# Is it too late to fertilize a newly acquired field?



## Tim/South (Dec 12, 2011)

I was just offered a 10 acre field of Bahia about 5 miles down the road. I had a look at it today to decide if I would take it (free lease).
It looks nice, former hay field, not fertilized in a few years, bush hogged high to keep pretty, sprayed for weeds etc.
I told the owner I wanted to fertilize this week. The grass is about two weeks from cutting if we get another rain.
He told me just to save the money and fertilize next year.
I would rather spend the money on a ton of 21-5-15 and hope to increase the yield.
I am thinking I can cut in two weeks and have time to get a Fall cutting.

We have been dry since Spring until last week. Yields have been down and I need the hay. There seems to be an increased demand for hay already.

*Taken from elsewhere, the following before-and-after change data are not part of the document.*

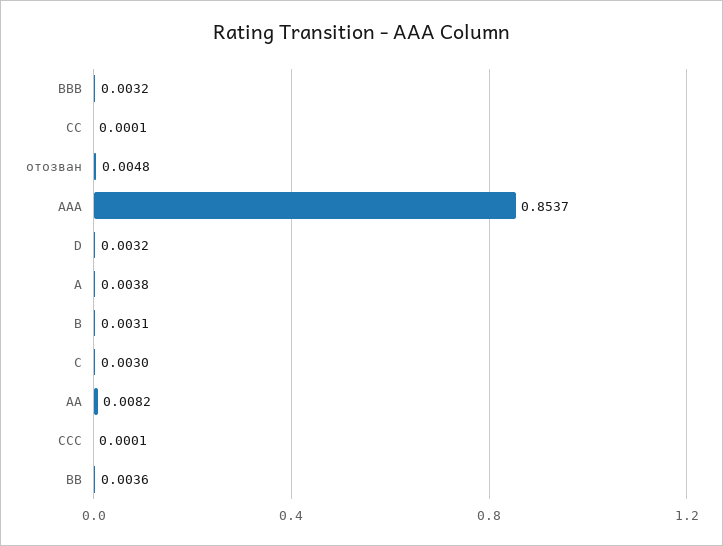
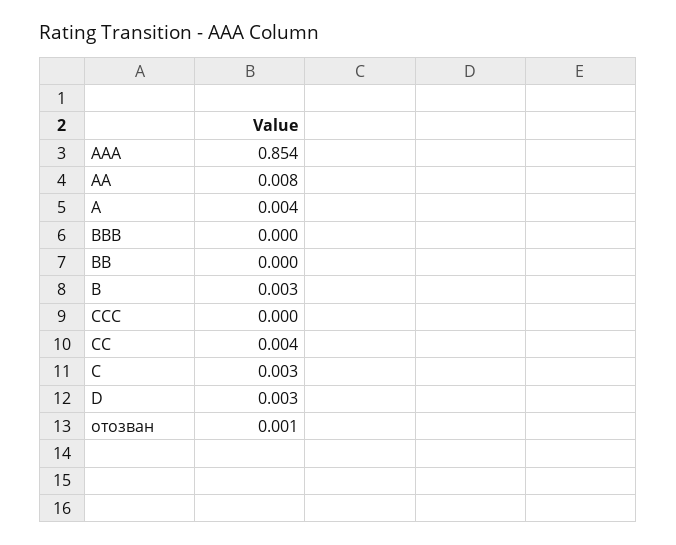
BBB: 0.0032 -> 0
CC: 0.0001 -> 0.004
отозван: 0.0048 -> 0.001
BB: 0.0036 -> 0

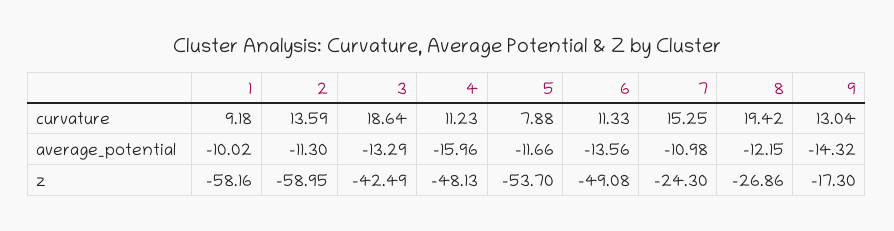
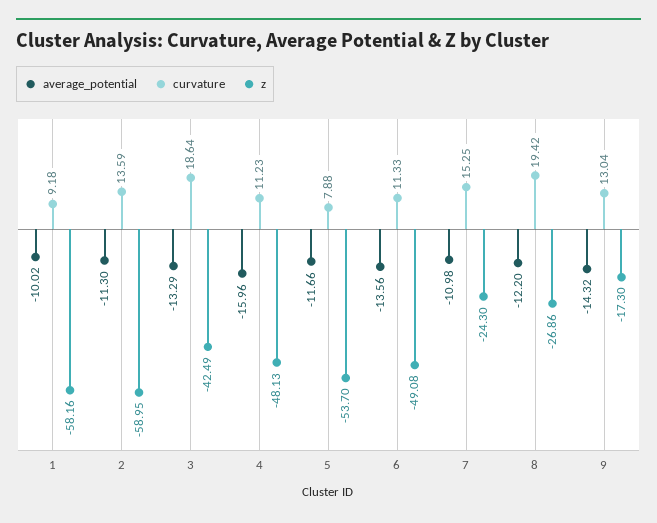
average_potential, 8: -12.15 -> -12.2

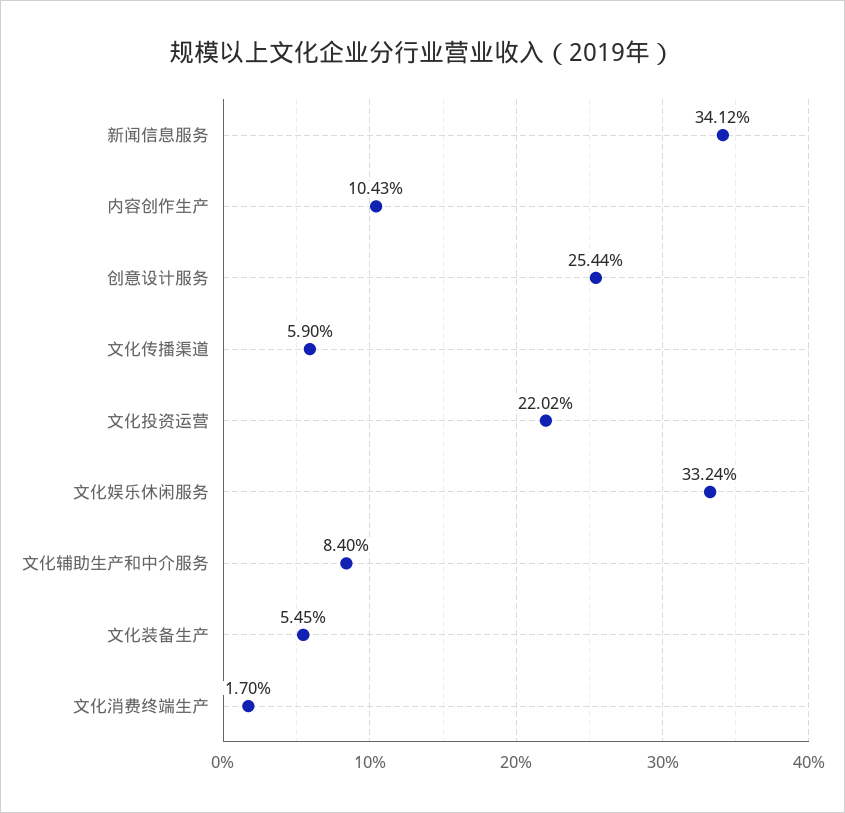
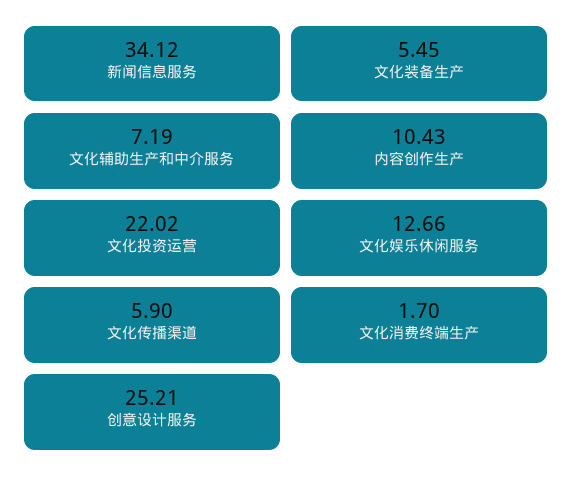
创意设计服务: 25.44 -> 25.21
文化娱乐休闲服务: 33.24 -> 12.66
文化辅助生产和中介服务: 8.4 -> 7.19

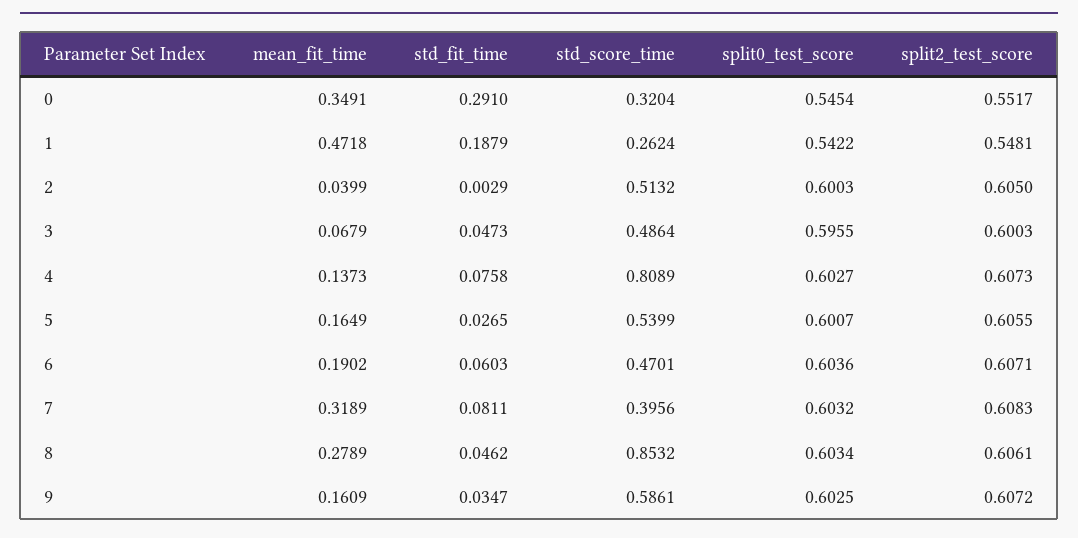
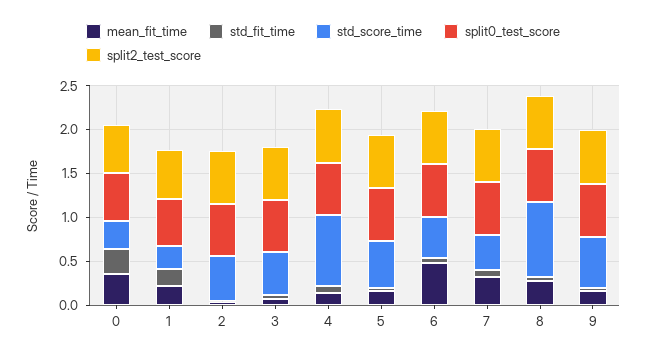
mean_fit_time, 1: 0.4718 -> 0.2
mean_fit_time, 6: 0.1902 -> 0.5

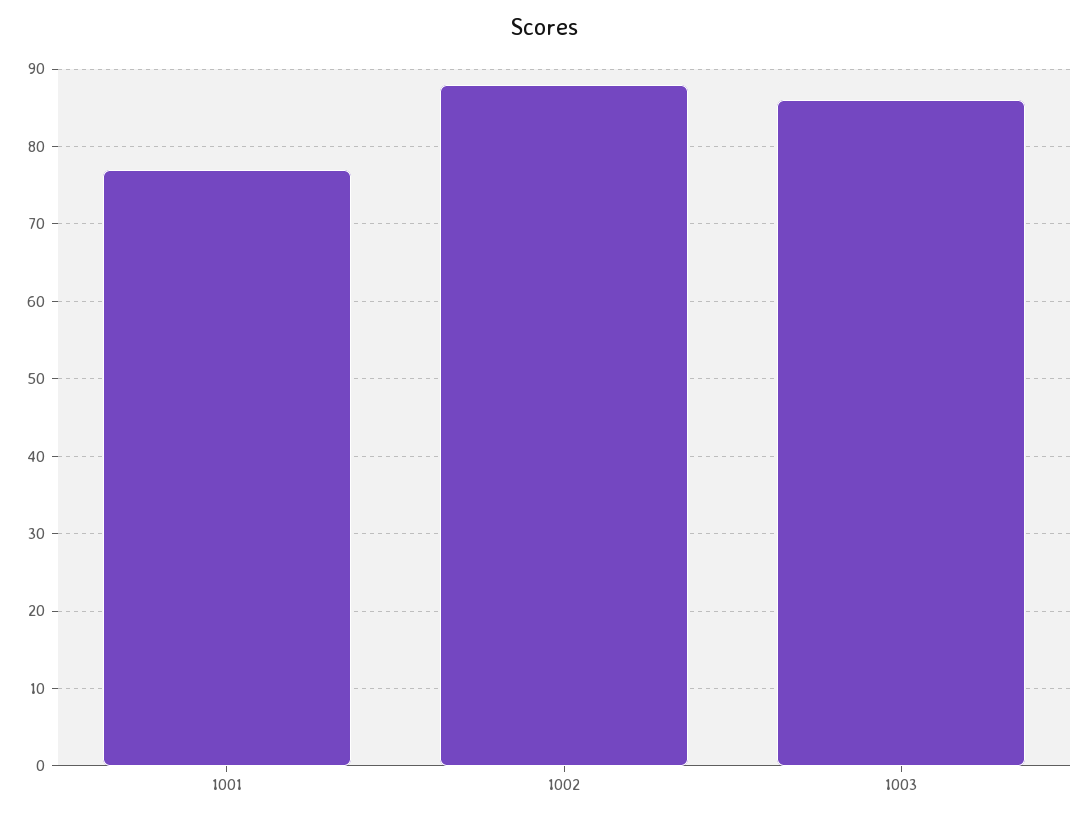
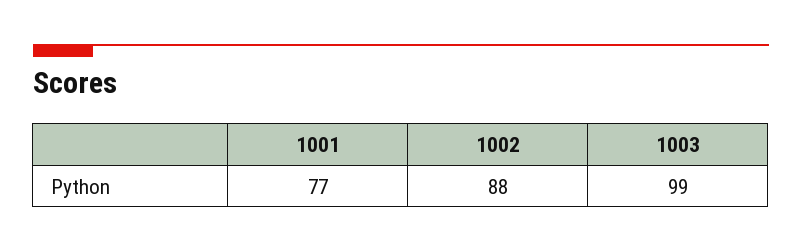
1003: 86 -> 99

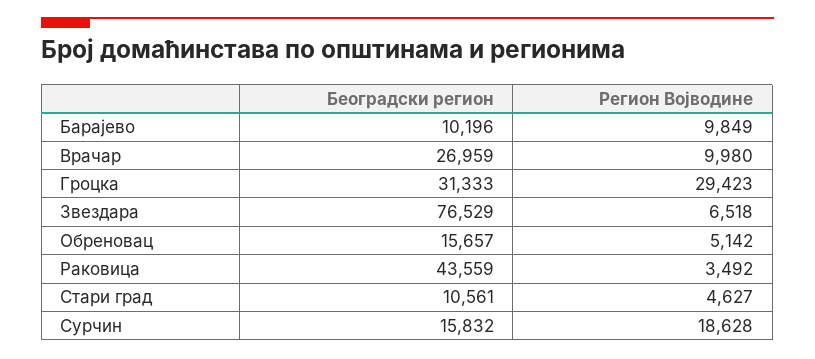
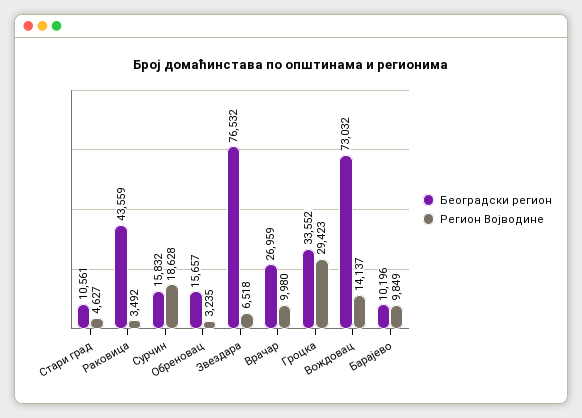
Београдски регион, Гроцка: 31333 -> 33552
Београдски регион, Звездара: 76529 -> 76532
Регион Војводине, Обреновац: 5142 -> 3235
Београдски регион, Вождовац: none -> 73032
Регион Војводине, Вождовац: none -> 14137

Am I crazy for thinking I the fertilizer now would be a good investment?


----------



## Mike120 (May 4, 2009)

I'd go ahead and fertilize.....If you've got the rain. I've got a couple of Bahia/Bermuda fields that are doing great this year. If it ever dries out here I'll take a forth cutting, hit it with some 32-0-0, and cut it again. I gave them a bunch of P&K in the spring. I expect to get six cuttings off three fields and a couple off the one I seeded this year.


----------



## Vol (Jul 5, 2009)

Tim, I agree with Mike and I am getting ready to fertilize this week.....it pays off and some years it really pays off if the environmental conditions are just right. Sure does look good in the fall too when one fertilizes along through the growing season.

Regards, Mike


----------



## somedevildawg (Jun 20, 2011)

Ditto, I still put out fert in august, have in sept. As well, at times not anticipating another cut but to get some regrowth after a late last cut. But I should say these are all coastal Bermuda fields....


----------



## Shetland Sheepdog (Mar 31, 2011)

I'm far enough north (southern NH) to have cool season grasses, and I'll put fertilizer down after 1st cutting and also afterr second cutting if it looks like I might get a third. Some years I've gotten more production on third than on second.Our ground seems to test normal to high on Phosphate, so I generally use a 23-0-30 blend.
HTH, Dave


----------



## Tim/South (Dec 12, 2011)

Thanks for the replies. 
We went from no rain to cooler temps and a lot of rain. Sure feels good.
If I can get a cutting soon then I will have until October to get another one. I can see the field easily producing 4 rolls per acre if fertilized.
This year, for the first time, I am baling all my hay from other property. I am pasturing mine, hope to add a few momma cows as I can and let the Bermuda rest a little.


----------



## Vol (Jul 5, 2009)

I might add that I usually put down about half of the nitrogen that I put down in the early spring.

Regards, Mike


----------